■ **DATASET EXCERPTS**:
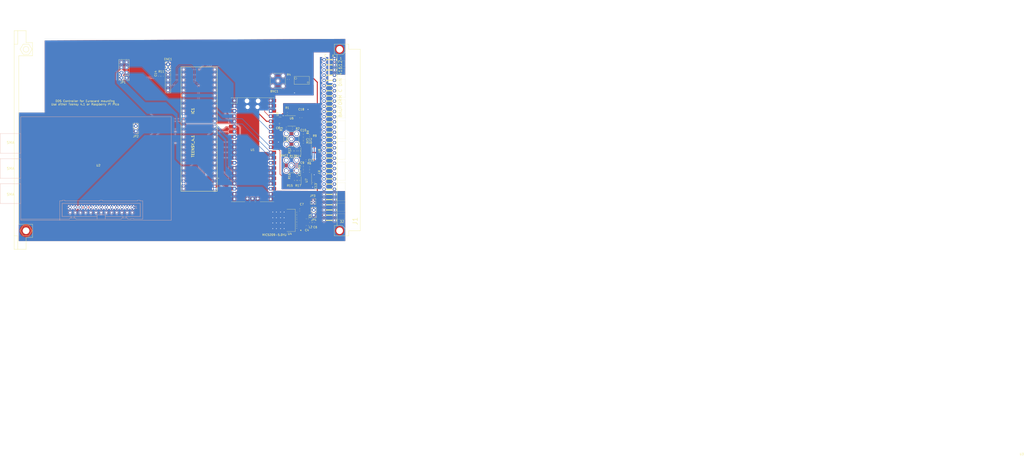
<source format=kicad_pcb>
(kicad_pcb (version 20211014) (generator pcbnew)

  (general
    (thickness 1.6)
  )

  (paper "A4")
  (layers
    (0 "F.Cu" signal)
    (31 "B.Cu" signal)
    (32 "B.Adhes" user "B.Adhesive")
    (33 "F.Adhes" user "F.Adhesive")
    (34 "B.Paste" user)
    (35 "F.Paste" user)
    (36 "B.SilkS" user "B.Silkscreen")
    (37 "F.SilkS" user "F.Silkscreen")
    (38 "B.Mask" user)
    (39 "F.Mask" user)
    (40 "Dwgs.User" user "User.Drawings")
    (41 "Cmts.User" user "User.Comments")
    (42 "Eco1.User" user "User.Eco1")
    (43 "Eco2.User" user "User.Eco2")
    (44 "Edge.Cuts" user)
    (45 "Margin" user)
    (46 "B.CrtYd" user "B.Courtyard")
    (47 "F.CrtYd" user "F.Courtyard")
    (48 "B.Fab" user)
    (49 "F.Fab" user)
    (50 "User.1" user)
    (51 "User.2" user)
    (52 "User.3" user)
    (53 "User.4" user)
    (54 "User.5" user)
    (55 "User.6" user)
    (56 "User.7" user)
    (57 "User.8" user)
    (58 "User.9" user)
  )

  (setup
    (stackup
      (layer "F.SilkS" (type "Top Silk Screen"))
      (layer "F.Paste" (type "Top Solder Paste"))
      (layer "F.Mask" (type "Top Solder Mask") (thickness 0.01))
      (layer "F.Cu" (type "copper") (thickness 0.035))
      (layer "dielectric 1" (type "core") (thickness 1.51) (material "FR4") (epsilon_r 4.5) (loss_tangent 0.02))
      (layer "B.Cu" (type "copper") (thickness 0.035))
      (layer "B.Mask" (type "Bottom Solder Mask") (thickness 0.01))
      (layer "B.Paste" (type "Bottom Solder Paste"))
      (layer "B.SilkS" (type "Bottom Silk Screen"))
      (copper_finish "None")
      (dielectric_constraints no)
    )
    (pad_to_mask_clearance 0)
    (grid_origin 80.518 28.448)
    (pcbplotparams
      (layerselection 0x00010fc_ffffffff)
      (disableapertmacros false)
      (usegerberextensions false)
      (usegerberattributes true)
      (usegerberadvancedattributes true)
      (creategerberjobfile true)
      (svguseinch false)
      (svgprecision 6)
      (excludeedgelayer true)
      (plotframeref false)
      (viasonmask false)
      (mode 1)
      (useauxorigin false)
      (hpglpennumber 1)
      (hpglpenspeed 20)
      (hpglpendiameter 15.000000)
      (dxfpolygonmode true)
      (dxfimperialunits true)
      (dxfusepcbnewfont true)
      (psnegative false)
      (psa4output false)
      (plotreference true)
      (plotvalue true)
      (plotinvisibletext false)
      (sketchpadsonfab false)
      (subtractmaskfromsilk false)
      (outputformat 1)
      (mirror false)
      (drillshape 1)
      (scaleselection 1)
      (outputdirectory "")
    )
  )

  (net 0 "")
  (net 1 "Net-(BNC1-Pad1)")
  (net 2 "Net-(BNC2-Pad1)")
  (net 3 "5V")
  (net 4 "+15V")
  (net 5 "ADC_REF")
  (net 6 "3V3")
  (net 7 "ENC_1_SW_OUT")
  (net 8 "unconnected-(J1-PadA2)")
  (net 9 "unconnected-(J1-PadA3)")
  (net 10 "unconnected-(J1-PadA4)")
  (net 11 "unconnected-(J1-PadA5)")
  (net 12 "unconnected-(J1-PadA6)")
  (net 13 "unconnected-(J1-PadA7)")
  (net 14 "unconnected-(J1-PadA8)")
  (net 15 "unconnected-(J1-PadA9)")
  (net 16 "unconnected-(J1-PadA12)")
  (net 17 "unconnected-(J1-PadA13)")
  (net 18 "GNDA")
  (net 19 "unconnected-(J1-PadA10)")
  (net 20 "unconnected-(J1-PadA11)")
  (net 21 "unconnected-(J1-PadA17)")
  (net 22 "unconnected-(J1-PadA18)")
  (net 23 "unconnected-(J1-PadA22)")
  (net 24 "unconnected-(J1-PadA23)")
  (net 25 "unconnected-(J1-PadA24)")
  (net 26 "unconnected-(J1-PadA25)")
  (net 27 "unconnected-(J1-PadA26)")
  (net 28 "unconnected-(J1-PadA27)")
  (net 29 "unconnected-(J1-PadA28)")
  (net 30 "unconnected-(J1-PadA29)")
  (net 31 "unconnected-(J1-PadA32)")
  (net 32 "unconnected-(J1-PadC2)")
  (net 33 "unconnected-(J1-PadC3)")
  (net 34 "unconnected-(J1-PadC4)")
  (net 35 "unconnected-(J1-PadC5)")
  (net 36 "unconnected-(J1-PadC6)")
  (net 37 "unconnected-(J1-PadC7)")
  (net 38 "unconnected-(J1-PadC8)")
  (net 39 "unconnected-(J1-PadC9)")
  (net 40 "unconnected-(J1-PadC12)")
  (net 41 "unconnected-(J1-PadC13)")
  (net 42 "unconnected-(J1-PadC17)")
  (net 43 "unconnected-(J1-PadC18)")
  (net 44 "unconnected-(J1-PadC19)")
  (net 45 "unconnected-(J1-PadC20)")
  (net 46 "unconnected-(J1-PadC21)")
  (net 47 "unconnected-(J1-PadC22)")
  (net 48 "unconnected-(J1-PadC23)")
  (net 49 "unconnected-(J1-PadC24)")
  (net 50 "unconnected-(J1-PadC25)")
  (net 51 "unconnected-(J1-PadC26)")
  (net 52 "unconnected-(J1-PadC27)")
  (net 53 "unconnected-(J1-PadC28)")
  (net 54 "unconnected-(J1-PadC29)")
  (net 55 "unconnected-(J1-PadC32)")
  (net 56 "ENC_1_OUT_B")
  (net 57 "ENC_1_OUT_A")
  (net 58 "Trigger")
  (net 59 "/DDS_Main/MOSI")
  (net 60 "unconnected-(IC1-Pad20)")
  (net 61 "unconnected-(IC1-Pad21)")
  (net 62 "Frequency")
  (net 63 "Amplitude")
  (net 64 "unconnected-(IC1-Pad15)")
  (net 65 "unconnected-(IC1-Pad16)")
  (net 66 "unconnected-(IC1-Pad17)")
  (net 67 "unconnected-(IC1-Pad18)")
  (net 68 "unconnected-(IC1-Pad19)")
  (net 69 "unconnected-(IC1-Pad22)")
  (net 70 "unconnected-(U3-Pad2)")
  (net 71 "unconnected-(U6-Pad1)")
  (net 72 "Net-(R2-Pad1)")
  (net 73 "unconnected-(U6-Pad5)")
  (net 74 "unconnected-(U6-Pad8)")
  (net 75 "unconnected-(U7-Pad1)")
  (net 76 "unconnected-(U7-Pad5)")
  (net 77 "unconnected-(U7-Pad8)")
  (net 78 "unconnected-(U8-Pad1)")
  (net 79 "unconnected-(U8-Pad5)")
  (net 80 "unconnected-(U8-Pad8)")
  (net 81 "unconnected-(J1-PadA19)")
  (net 82 "Net-(C7-Pad2)")
  (net 83 "Net-(C11-Pad1)")
  (net 84 "Net-(R4-Pad2)")
  (net 85 "Net-(C4-Pad2)")
  (net 86 "Net-(C10-Pad2)")
  (net 87 "unconnected-(IC1-Pad40)")
  (net 88 "unconnected-(J1-PadA20)")
  (net 89 "unconnected-(J1-PadA21)")
  (net 90 "unconnected-(J1-PadC10)")
  (net 91 "unconnected-(J1-PadC11)")
  (net 92 "unconnected-(J1-PadA16)")
  (net 93 "Net-(BNC1-Pad2)")
  (net 94 "unconnected-(IC1-Pad55)")
  (net 95 "-15V")
  (net 96 "GND")
  (net 97 "unconnected-(J1-PadA30)")
  (net 98 "unconnected-(J1-PadA31)")
  (net 99 "unconnected-(J1-PadA15)")
  (net 100 "Net-(BNC3-Pad1)")
  (net 101 "unconnected-(IC1-Pad53)")
  (net 102 "Net-(BNC3-Pad2)")
  (net 103 "/Frontend/4V_buffered_reference")
  (net 104 "unconnected-(J1-PadC15)")
  (net 105 "unconnected-(IC1-Pad28)")
  (net 106 "unconnected-(J1-PadC16)")
  (net 107 "unconnected-(IC1-Pad41)")
  (net 108 "unconnected-(U1-Pad38)")
  (net 109 "unconnected-(IC1-Pad29)")
  (net 110 "/DDS_Main/-CS")
  (net 111 "unconnected-(J1-PadA14)")
  (net 112 "unconnected-(J1-PadC14)")
  (net 113 "Net-(R13-Pad2)")
  (net 114 "unconnected-(U1-Pad24)")
  (net 115 "unconnected-(U1-Pad25)")
  (net 116 "unconnected-(U1-Pad26)")
  (net 117 "unconnected-(U1-Pad27)")
  (net 118 "Net-(BNC2-Pad2)")
  (net 119 "unconnected-(U1-Pad32)")
  (net 120 "Net-(R16-Pad2)")
  (net 121 "unconnected-(U1-Pad43)")
  (net 122 "unconnected-(U1-Pad42)")
  (net 123 "unconnected-(U1-Pad41)")
  (net 124 "/DDS_Main/LCD_RST")
  (net 125 "/DDS_Main/LCD_RS")
  (net 126 "/DDS_Main/LCD_CS")
  (net 127 "/DDS_Main/LCD_MOSI")
  (net 128 "/DDS_Main/LCD_CLK")
  (net 129 "unconnected-(IC1-Pad37)")
  (net 130 "/DDS_Main/SCK")
  (net 131 "unconnected-(IC1-Pad30)")
  (net 132 "unconnected-(U1-Pad2)")
  (net 133 "unconnected-(IC1-Pad38)")
  (net 134 "unconnected-(IC1-Pad39)")
  (net 135 "/DDS_Main/OSK")
  (net 136 "/DDS_Main/PF0")
  (net 137 "/DDS_Main/PF1")
  (net 138 "/DDS_Main/OUP")
  (net 139 "/DDS_Main/PF2")
  (net 140 "/DDS_Main/DRHLD")
  (net 141 "/DDS_Main/DRCTL")
  (net 142 "/DDS_Main/DROVR")
  (net 143 "/DDS_Main/PLL_LCK")
  (net 144 "/DDS_Main/MRST")
  (net 145 "unconnected-(IC1-Pad31)")
  (net 146 "unconnected-(IC1-Pad32)")

  (footprint "carrier_board_fp:0603FP" (layer "F.Cu") (at 162.83615 54.8953 90))

  (footprint "Connector_Coaxial:SMA_Amphenol_132134_Vertical" (layer "F.Cu") (at 157.72485 56.134 180))

  (footprint "carrier_board_fp:0603FP" (layer "F.Cu") (at 168.8787 119.38))

  (footprint "Package_SO:SOIC-8_3.9x4.9mm_P1.27mm" (layer "F.Cu") (at 171.577 90.681375 -90))

  (footprint "carrier_board_fp:DDS" (layer "F.Cu") (at 31.75 124.46))

  (footprint "carrier_board_fp:0603FP" (layer "F.Cu") (at 169.7033 84.582 180))

  (footprint "carrier_board_fp:0603FP" (layer "F.Cu") (at 170.6567 83.058))

  (footprint "MCU_RaspberryPi_and_Boards:RPi_Pico_SMD_TH" (layer "F.Cu") (at 145.288 89.916))

  (footprint "carrier_board_fp:Eurocard_Carrier_Board" (layer "F.Cu") (at 30.48 81.28))

  (footprint "Connector_PinHeader_2.54mm:PinHeader_1x06_P2.54mm_Vertical" (layer "F.Cu") (at 103.886 48.006))

  (footprint "Capacitor_SMD:C_0603_1608Metric" (layer "F.Cu")
    (tedit 5F68FEEE) (tstamp 23b8ef70-79dc-405c-b684-a2a1d566941b)
    (at 171.45 95.25)
    (descr "Capacitor SMD 0603 (1608 Metric), square (rectangular) end terminal, IPC_7351 nominal, (Body size source: IPC-SM-782 page 76, https://www.pcb-3d.com/wordpress/wp-content/uploads/ipc-sm-782a_amendment_1_and_2.pdf), generated with kicad-footprint-generator")
    (tags "capacitor")
    (property "Sheetfile" "Frontend.kicad_sch")
    (property "Sheetname" "Frontend")
    (path "/6dbe7301-598d-49c6-8ec2-ee993c11045d/e1497edb-c0d2-4b67-aa73-3d0164db3281")
    (attr smd)
    (fp_text reference "C15" (at 2.54 -0.254) (layer "F.SilkS")
      (effects (font (size 1 1) (thickness 0.15)))
      (tstamp 32214cbb-5fb5-4da5-84c1-9a89431a4e8c)
    )
    (fp_text value "100nF" (at 3.048 0) (layer "F.Fab") hide
      (effects (font (size 1 1) (thickness 0.15)))
      (tstamp a753345f-c588-4ac1-bbc8-8b37af8818d1)
    )
    (fp_text user "${REFERENCE}" (at 0 0) (layer "F.Fab")
      (effects (font (size 0.4 0.4) (thickness 0.06)))
      (tstamp d7a4cdef-f00e-40b6-ae00-55ed04ecc55c)
    )
    (fp_line (start -0.14058 -0.51) (end 0.14058 -0.51) (layer "F.SilkS") (width 0.12) (tstamp 0726cf02-d112-4e12-a6d6-1939792b99b3))
    (fp_line (start -0.14058 0.51) (end 0.14058 0.51) (layer "F.SilkS") (width 0.12) (tstamp ff22e00c-de51-47b6-a52b-70a7863133ef))
    (fp_line (start 1.48 -0.73) (end 1.48 0.73) (layer "F.CrtYd") (width 0.05) (tstamp 479cd056-c821-43e1-b515-f37488128fff))
    (fp_line (start -1.48 0.73) (end -1.48 -0.73) (layer "F.CrtYd") (width 0.05) (tstamp 51f81fda-d0a6-4e7a-ab10-babf8c153b46))
    (fp_line (start -1.48 -0.73) (end 1.48 -0.73) (layer "F.CrtYd") (width 0.05) (tstamp 624fe811-6a7f-4222-8781-1e5786b0620f))
    (fp_line (start 1.48 0.73) (end -1.48 0.73) (layer "F.CrtYd") (width 0.05) (tstamp f889faeb-df7f-4c8d-a313-66fdd0b97b7d))
    (fp_line (start -0.8 0.4) (end -0.8 -0.4) (layer "F.Fab") (width 0.1) (tstamp 2e9dd282-e454-42f7-ad7f-e3df8f04991e))
    (fp_line (start -0.8 -0.4) (end 0.8 -0.4) (layer "F.Fab") (width 0.1) (tstamp 48d78dc8-f3f8-4c1c-aa2b-24575df59024))
    (fp_line (start 0.8 0.4) (end -0.8 0.4) (layer "F.Fab") (width 0.1) (tstamp a96c2ab3-d7ad-44e6-8de6-d66b03065c25))
    (fp_line (start 0.8 -0.4) (end 0.8 0.4) (layer "F.Fab") (width 0.1) (tstamp bba92b99-ae06-40d9-92bf-044eab9cce5b))
    (pad "1" smd roundrect (at -0.775 0) (size 0.9 0.95) (layers "F.Cu" "F.Paste" "F.Mask") (roundrect_rratio 0.25)
      (net 18 "GN
... [1333812 chars truncated]
</source>
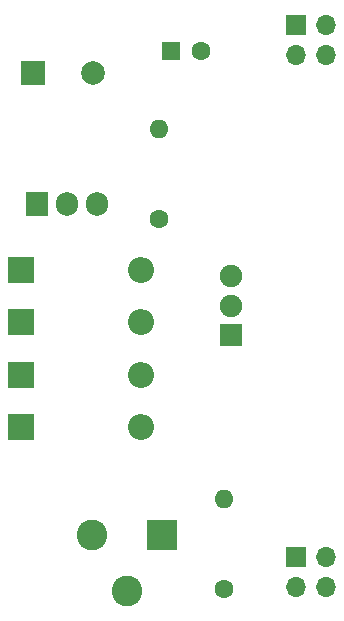
<source format=gbs>
%TF.GenerationSoftware,KiCad,Pcbnew,(5.1.8)-1*%
%TF.CreationDate,2020-12-06T18:17:34-05:00*%
%TF.ProjectId,Breadboar Power Supply v1,42726561-6462-46f6-9172-20506f776572,1.0*%
%TF.SameCoordinates,Original*%
%TF.FileFunction,Soldermask,Bot*%
%TF.FilePolarity,Negative*%
%FSLAX46Y46*%
G04 Gerber Fmt 4.6, Leading zero omitted, Abs format (unit mm)*
G04 Created by KiCad (PCBNEW (5.1.8)-1) date 2020-12-06 18:17:34*
%MOMM*%
%LPD*%
G01*
G04 APERTURE LIST*
%ADD10R,2.000000X2.000000*%
%ADD11C,2.000000*%
%ADD12R,1.600000X1.600000*%
%ADD13C,1.600000*%
%ADD14R,2.200000X2.200000*%
%ADD15O,2.200000X2.200000*%
%ADD16R,2.600000X2.600000*%
%ADD17C,2.600000*%
%ADD18R,1.700000X1.700000*%
%ADD19O,1.700000X1.700000*%
%ADD20O,1.600000X1.600000*%
%ADD21R,1.900000X1.900000*%
%ADD22C,1.900000*%
%ADD23R,1.905000X2.000000*%
%ADD24O,1.905000X2.000000*%
G04 APERTURE END LIST*
D10*
%TO.C,C1*%
X175387000Y-90297000D03*
D11*
X180387000Y-90297000D03*
%TD*%
D12*
%TO.C,C2*%
X187071000Y-88392000D03*
D13*
X189571000Y-88392000D03*
%TD*%
D14*
%TO.C,D1*%
X174349001Y-115815333D03*
D15*
X184509001Y-115815333D03*
%TD*%
%TO.C,D2*%
X184509001Y-106908001D03*
D14*
X174349001Y-106908001D03*
%TD*%
D15*
%TO.C,D3*%
X184509001Y-120269000D03*
D14*
X174349001Y-120269000D03*
%TD*%
%TO.C,D4*%
X174349001Y-111361667D03*
D15*
X184509001Y-111361667D03*
%TD*%
D16*
%TO.C,J1*%
X186309000Y-129413000D03*
D17*
X180309000Y-129413000D03*
X183309000Y-134113000D03*
%TD*%
D18*
%TO.C,J2*%
X197585000Y-86213000D03*
D19*
X200125000Y-86213000D03*
X197585000Y-88753000D03*
X200125000Y-88753000D03*
%TD*%
%TO.C,J3*%
X200125000Y-133747000D03*
X197585000Y-133747000D03*
X200125000Y-131207000D03*
D18*
X197585000Y-131207000D03*
%TD*%
D20*
%TO.C,R1*%
X191516000Y-126365000D03*
D13*
X191516000Y-133985000D03*
%TD*%
%TO.C,R2*%
X186055000Y-102616000D03*
D20*
X186055000Y-94996000D03*
%TD*%
D21*
%TO.C,SW1*%
X192102000Y-112454000D03*
D22*
X192102000Y-109954000D03*
X192102000Y-107454000D03*
%TD*%
D23*
%TO.C,U1*%
X175709001Y-101346000D03*
D24*
X178249001Y-101346000D03*
X180789001Y-101346000D03*
%TD*%
M02*

</source>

■ **TASK INSTRUCTIONS**: Among the records above, find the lines that contain "true" and copy every one.

■ **SOLVED PROBLEM**:
      (usegerberattributes true)
      (usegerberadvancedattributes true)
      (creategerberjobfile true)
      (excludeedgelayer true)
      (dxfpolygonmode true)
      (dxfimperialunits true)
      (dxfusepcbnewfont true)
      (plotreference true)
      (plotvalue true)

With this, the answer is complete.